Compiling LLVM, NAMD Performance

As we’re trying to rebuild our server test suite piece by piece – and there’s still a lot of work go ahead to get a good representative “real world” set of workloads, one more highly desired benchmark amongst readers was a more realistic compilation suite. Chrome and LLVM codebases being the most requested, I landed on LLVM as it’s fairly easy to set up and straightforward.

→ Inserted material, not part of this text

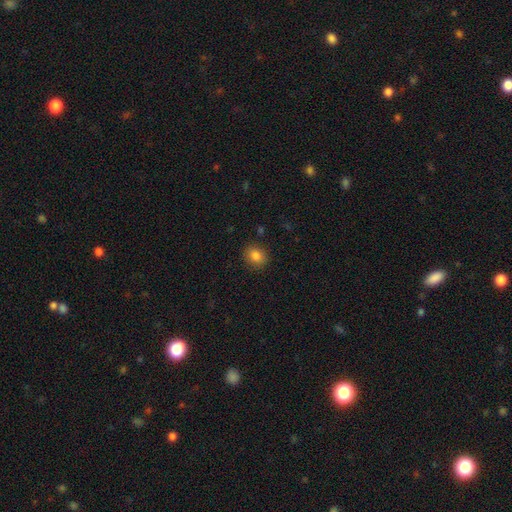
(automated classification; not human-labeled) Smooth or featured? smooth (83%)
How rounded? round (63%)
Merging? none (89%)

git clone https://github.com/llvm/llvm-project.git
cd llvm-project
git checkout release/11.x
mkdir ./build
cd ..
mkdir llvm-project-tmpfs
sudo mount -t tmpfs -o size=10G,mode=1777 tmpfs ./llvm-project-tmpfs
cp -r llvm-project/* llvm-project-tmpfs
cd ./llvm-project-tmpfs/build
cmake -G Ninja \
  -DLLVM_ENABLE_PROJECTS="clang;libcxx;libcxxabi;lldb;compiler-rt;lld" \
  -DCMAKE_BUILD_TYPE=Release ../llvm
time cmake --build .

We’re using the LLVM 11.0.0 release as the build target version, and we’re compiling Clang, libc++abi, LLDB, Compiler-RT and LLD using GCC 10.2 (self-compiled). To avoid any concerns about I/O we’re building things on a ramdisk. We’re measuring the actual build time and don’t include the configuration phase as usually in the real world that doesn’t happen repeatedly.

LLVM Suite Compile Time

Starting off with the Xeon 8380, we’re looking at large generational improvements for the new Ice Lake SP chip. A 33-35% improvement in compile time depending on whether we’re looking at 2S or 1S figures is enough to reposition Intel’s flagship CPU in the rankings by notable amounts, finally no longer lagging behind as drastically as some of the competition.

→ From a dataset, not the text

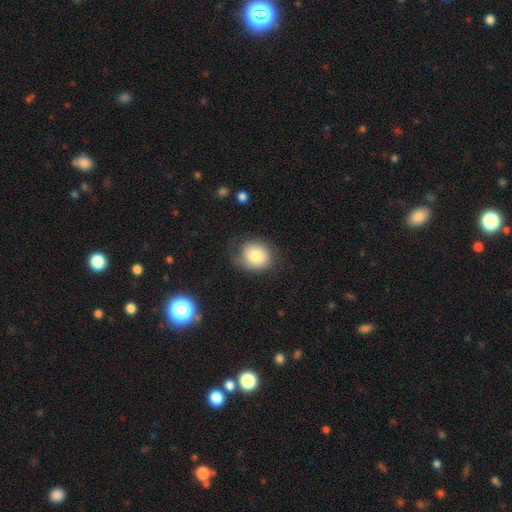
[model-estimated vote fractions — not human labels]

It’s definitely not sufficient to compete with AMD and Ampere, both showcasing figures that are still 25 and 15% ahead of the Xeon 8380.

The Xeon 6330 is falling in line with where we benchmarked it in previous tests, just slightly edging out the Xeon 8280 (6258R equivalent), meaning we’re seeing minor ISO-core ISO-power generational improvements (again I have to mention that the 6330 is half the price of a 6258R).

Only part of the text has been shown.